La obra gira en torno a las pequeñas —y a veces imperceptibles— decisiones que marcan destinos. No hay grandes explosiones ni catástrofes espectaculares, pero sí hay temblores internos, grietas íntimas que el autor observa con una precisión casi quirúrgica. Lo que parece cotidiano se transforma en una especie de ritual sagrado bajo la mirada del narrador, como si cada gesto, cada silencio, protegiera algo frágil e invisible.

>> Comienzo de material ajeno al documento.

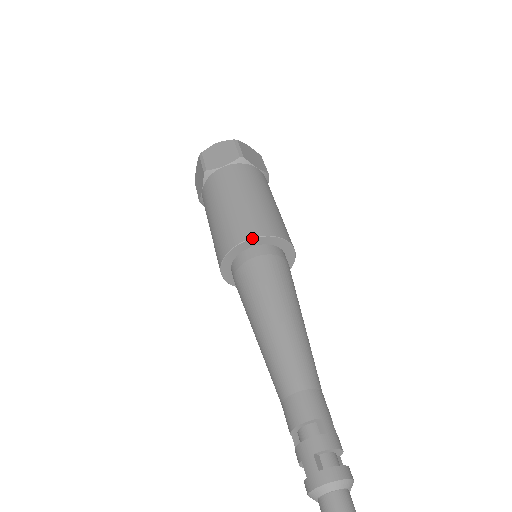
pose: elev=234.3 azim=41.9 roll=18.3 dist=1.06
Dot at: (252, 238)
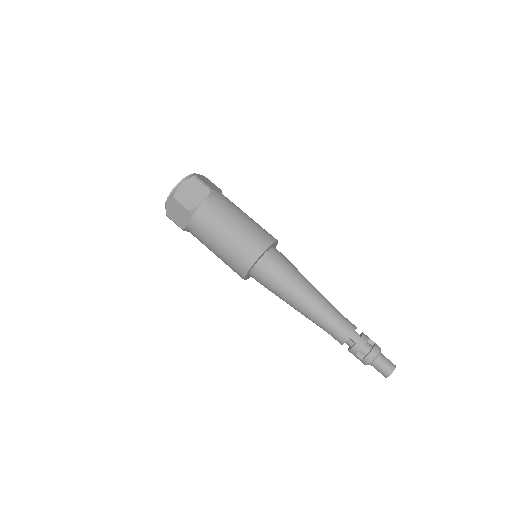
Dot at: (248, 271)
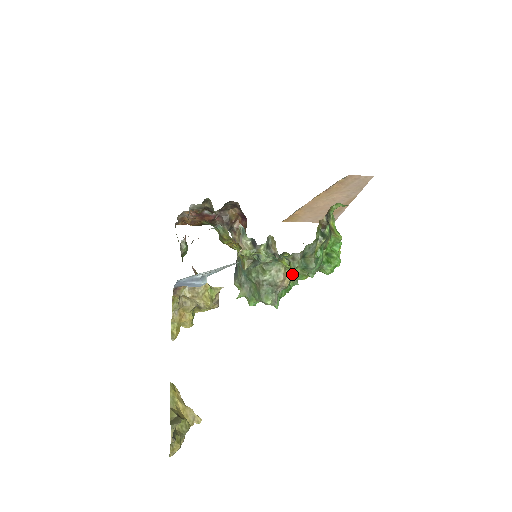
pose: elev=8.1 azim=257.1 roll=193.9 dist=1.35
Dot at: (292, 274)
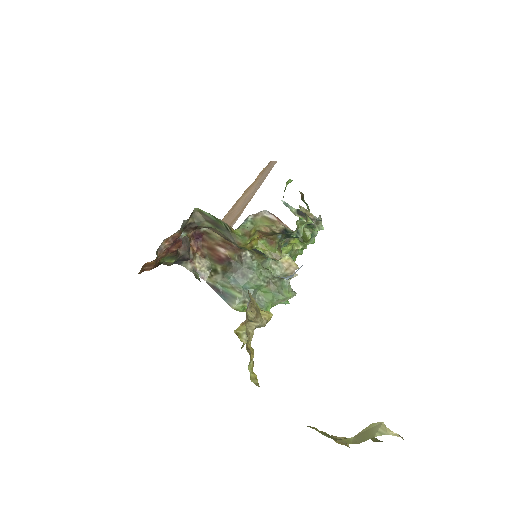
Dot at: (291, 257)
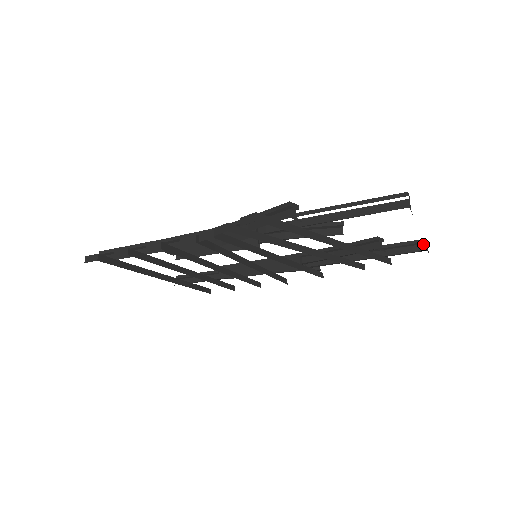
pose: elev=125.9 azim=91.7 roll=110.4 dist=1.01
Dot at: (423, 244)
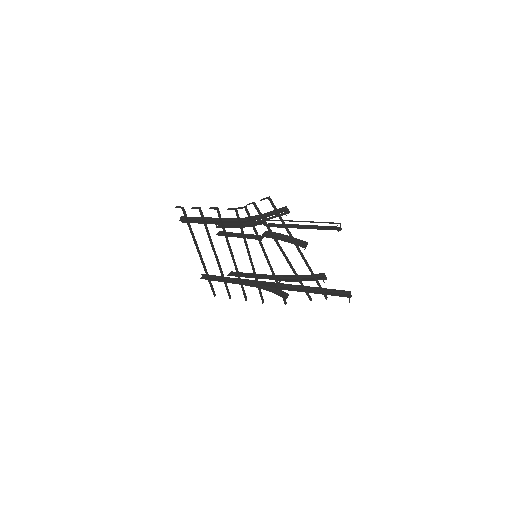
Dot at: (348, 294)
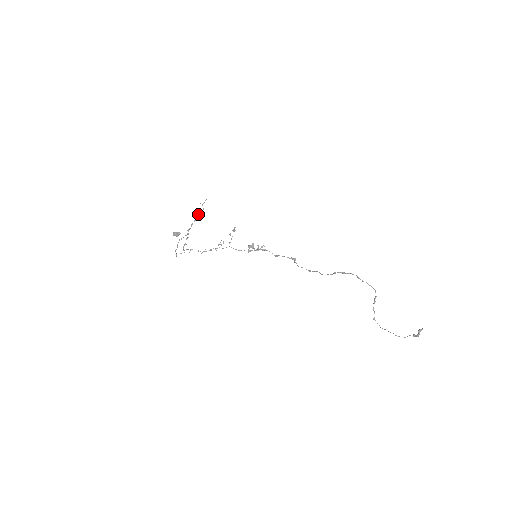
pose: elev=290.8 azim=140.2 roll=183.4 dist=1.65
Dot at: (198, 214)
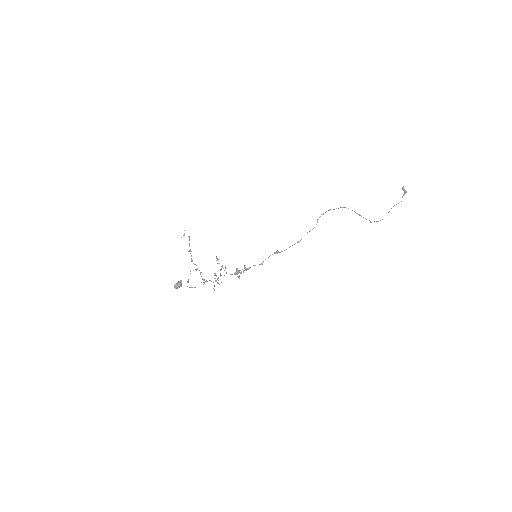
Dot at: occluded
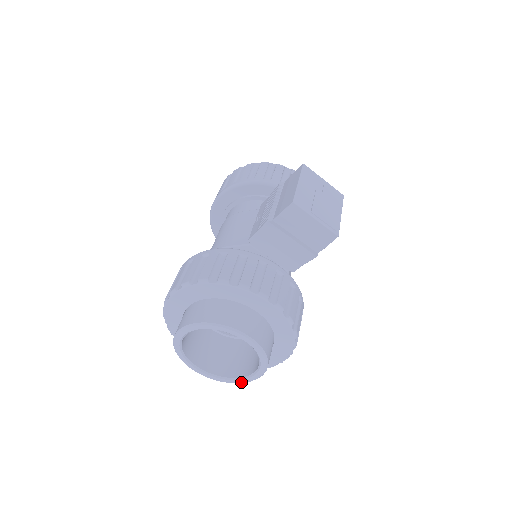
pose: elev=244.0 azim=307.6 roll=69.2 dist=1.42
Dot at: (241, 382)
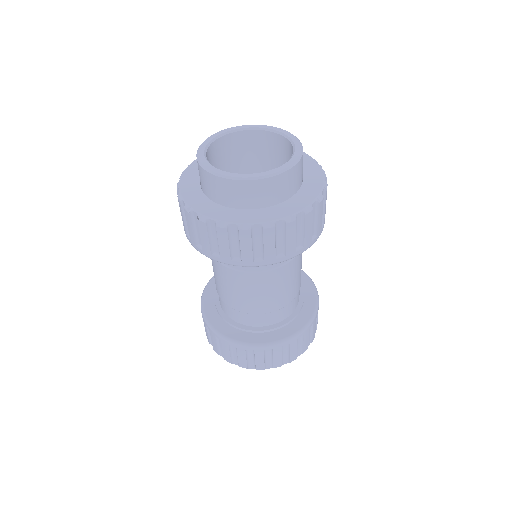
Dot at: (298, 156)
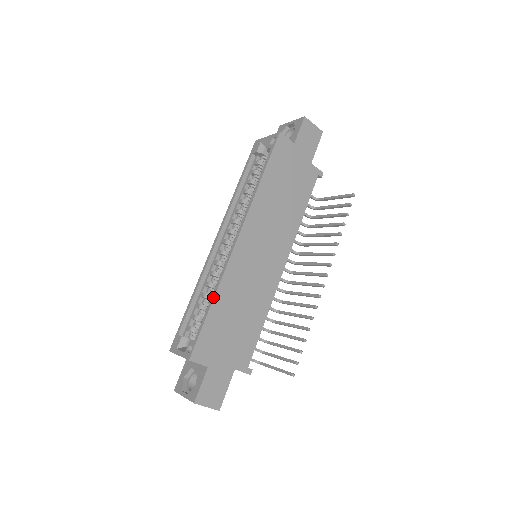
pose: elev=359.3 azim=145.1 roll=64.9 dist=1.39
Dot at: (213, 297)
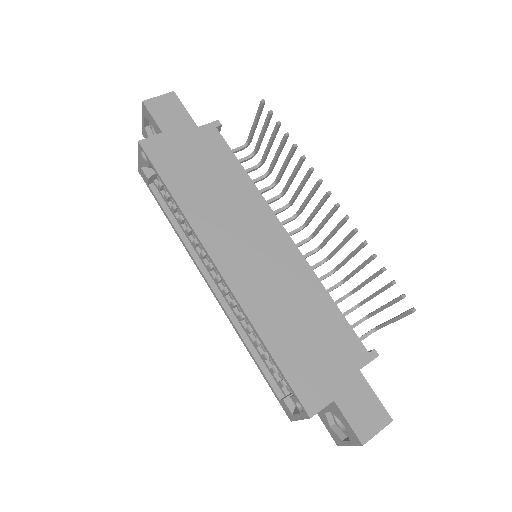
Dot at: (261, 341)
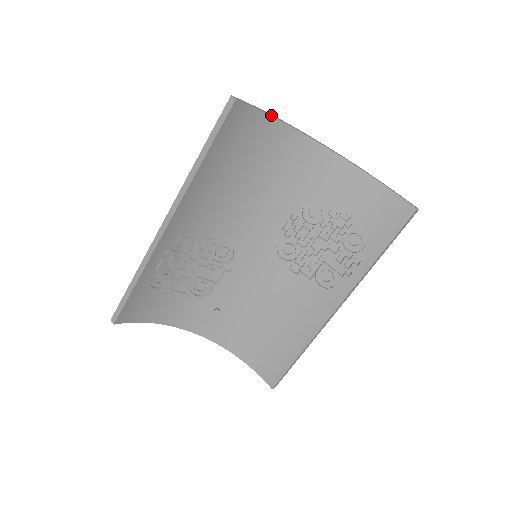
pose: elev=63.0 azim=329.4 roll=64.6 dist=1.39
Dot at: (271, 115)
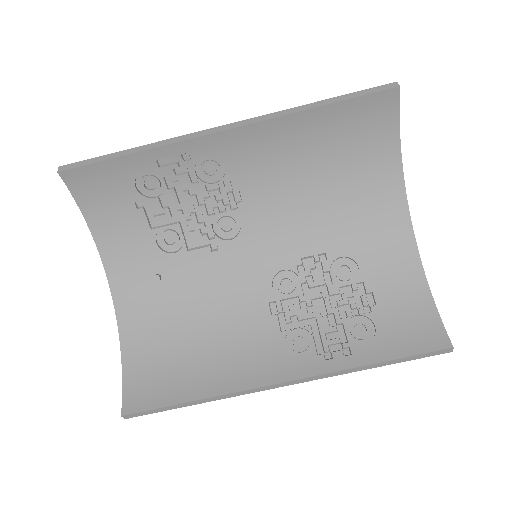
Dot at: (400, 143)
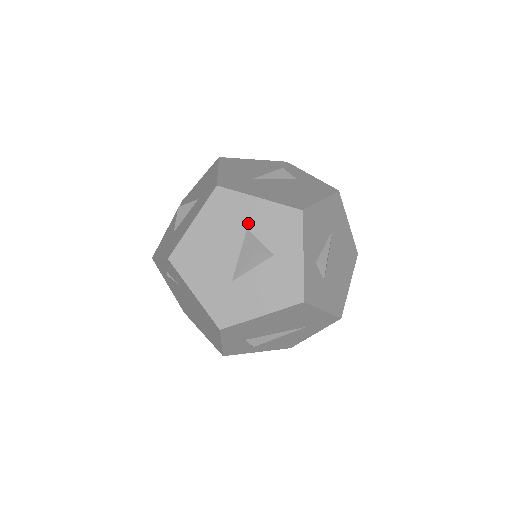
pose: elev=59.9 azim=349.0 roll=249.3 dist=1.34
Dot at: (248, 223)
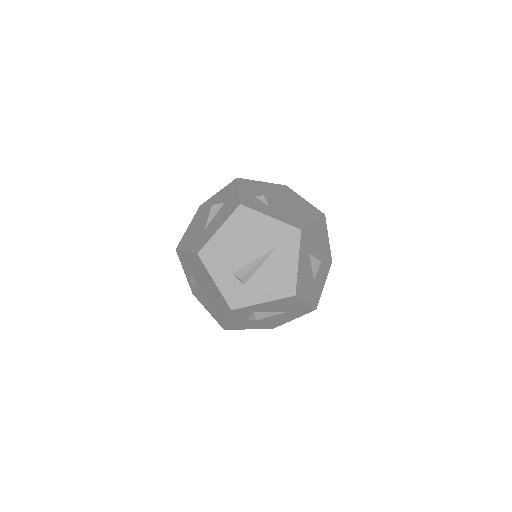
Dot at: (213, 204)
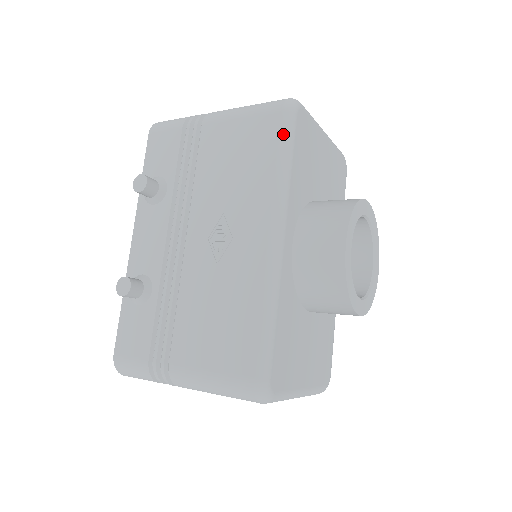
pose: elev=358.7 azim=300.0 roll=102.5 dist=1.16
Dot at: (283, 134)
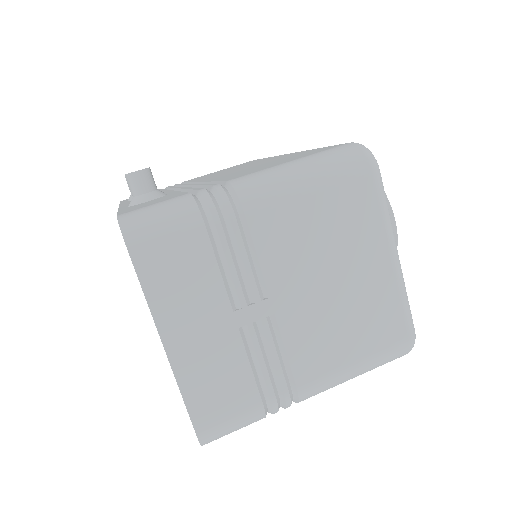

Uno de los logros más sutiles de Hansen es cómo envuelve al lector en una atmósfera que no se rompe ni con el paso del tiempo ni con el cambio de escenario. Hay una cadencia nórdica en la forma en que los personajes se descubren a sí mismos: con distancia, con reservas, pero también con una intensidad contenida que de pronto estalla en una frase, en un recuerdo, en un objeto olvidado.
Los protagonistas —aunque cambiantes— comparten una misma condición: son habitantes de una frontera emocional donde nada es completamente seguro. La protección, en este universo, no es un escudo absoluto, sino un instante de tregua. Y en esa fugacidad, en ese intento de sostener algo que se escapa, es donde el libro encuentra su verdadera fuerza.
Momentos de protección no se impone con estridencias. Más bien susurra, seduce con la calma de quien sabe que el verdadero drama ocurre puertas adentro, en lo que se calla, en lo que se recuerda solo al mirar por una ventana empañada. Es una obra para quienes saben que hay belleza en lo que se pierde, y que a veces proteger algo no es más que aprender a dejarlo ir.
Un libro íntimo, de silencios densos y emociones duraderas.